Jakarta, lintas10.com– Akbar Jihad, mantan Ketua Himpunan Pelajar Mahasiswa Siak Jakarata (HIPEMASI) 2022 – 2025 dan mantan Sekretaris PTKP Himpunan Pelajar Mahasiswa Riau Jakarta (HIPEMARI) 2022 – 2023, menyampaikan pernyataan kritis terhadap penyaluran dana Corporate Social Responsibility (CSR) oleh Palm Co PTP IV Regional II Lubuk Dalam, Akbar mengapresiasi adanya penyaluran dana TJSL sebesar Rp115 juta pada akhir 2023, namun menegaskan bahwa apresiasi semata tak cukup tanpa pengawasan dan transparansi.
Dana tersebut diketahui disalurkan untuk dua program utama: penanggulangan stunting melalui pemberian asupan gizi kepada anak-anak, serta santunan bagi anak yatim di Kecamatan Lubuk Dalam, Kabupaten Siak.
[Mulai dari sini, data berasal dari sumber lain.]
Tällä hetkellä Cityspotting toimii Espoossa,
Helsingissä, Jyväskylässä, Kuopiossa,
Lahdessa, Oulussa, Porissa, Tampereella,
Program itu diinisiasi perusahaan BUMN itu.
Meski menyambut baik inisiatif tersebut, Akbar menyatakan bahwa dana CSR bukan hanya urusan seremonial atau simbolik, melainkan harus dipertanggungjawabkan secara terbuka kepada publik.
“Kita perlu tahu secara rinci, apakah program ini dirancang berdasarkan kebutuhan masyarakat atau hanya formalitas. Siapa penerimanya? Siapa yang merencanakan? Dan bagaimana dampaknya diukur?,” tegas Akbar dalam keterangannya di Jakarta.
Lebih jauh, Akbar menyebut bahwa ia akan mendorong pemerintah pusat melalui Kementerian BUMN dan Badan Pemeriksa Keuangan (BPK) untuk melakukan audit menyeluruh terhadap penggunaan dana CSR tersebut termasuk pelaksanaan program tahun-tahun sebelumnya.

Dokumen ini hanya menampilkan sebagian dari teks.